US Physics Olympians Bring Home Gold and Silver
August 5, 2014
The US physics team brought home three gold and two silver medals at the 45th International Physics Olympiad (IPhO) in Kazakhstan.
Image Credit: Paul Stanley
L to R: Paul Stanley, Calvin Huang, Alexander Bourzutschky, Vikram Sundar, Kevin Fei, Michael Winer, David Fallest
Since 1967, the Olympiad has been an annual competition for high school students from around the world. The students vie to answer a series of theoretical and experimental physics questions. This year eighty-six nations sent "traveling teams" of five students for the June 13-21 competition in Astana, the capital of Kazakhstan.
The US traveling team was made up of Calvin Huang, Vikram Sundar, Kevin Fei, Mike Winer, and Alex Bourzutschky. They were selected from the full US team of nineteen that trained at the University of Maryland and the George Washington University earlier this summer. Huang, Sundar and Fei each won gold medals, and Winer and Bourzutschky won silver.
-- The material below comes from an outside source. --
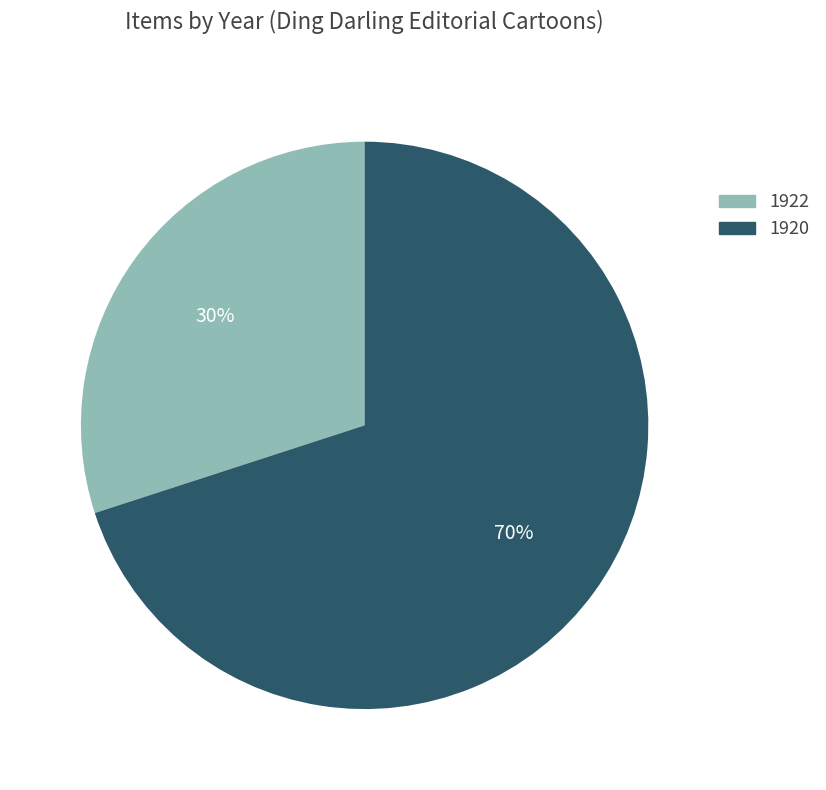

To the nearest percent, what is the average slice percentage?

50%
Both the theory and experimental questions covered a broad range of physics topics. "Problem one was a smorgasbord collection of three smaller problems: a particle sliding in a hoop, a bubble oscillating in a vacuum, and a tricky [inductor-resistor] circuit," said Paul Stanley of Beloit College, the team's academic director. "Problem two was an application of the van der Waals equation to calculate bulk properties of water. Problem three was a mathematically oriented approach to plasma physics." He added that the experimental question concerned the transmission of light through uncommon materials.
When not competing, the students went on several field trips to sites around Astana, including a recreated 18th century Kazakh village at Burabay, the Arlan Resort Area, and a trip out to a nearby lake to participate in a number of local cultural ceremonies. The five US students stayed in the dormitory at the recently founded Nazarbayev University.
The US team is organized and run by the American Association of Physics Teachers. The American Physical Society helps sponsor the team.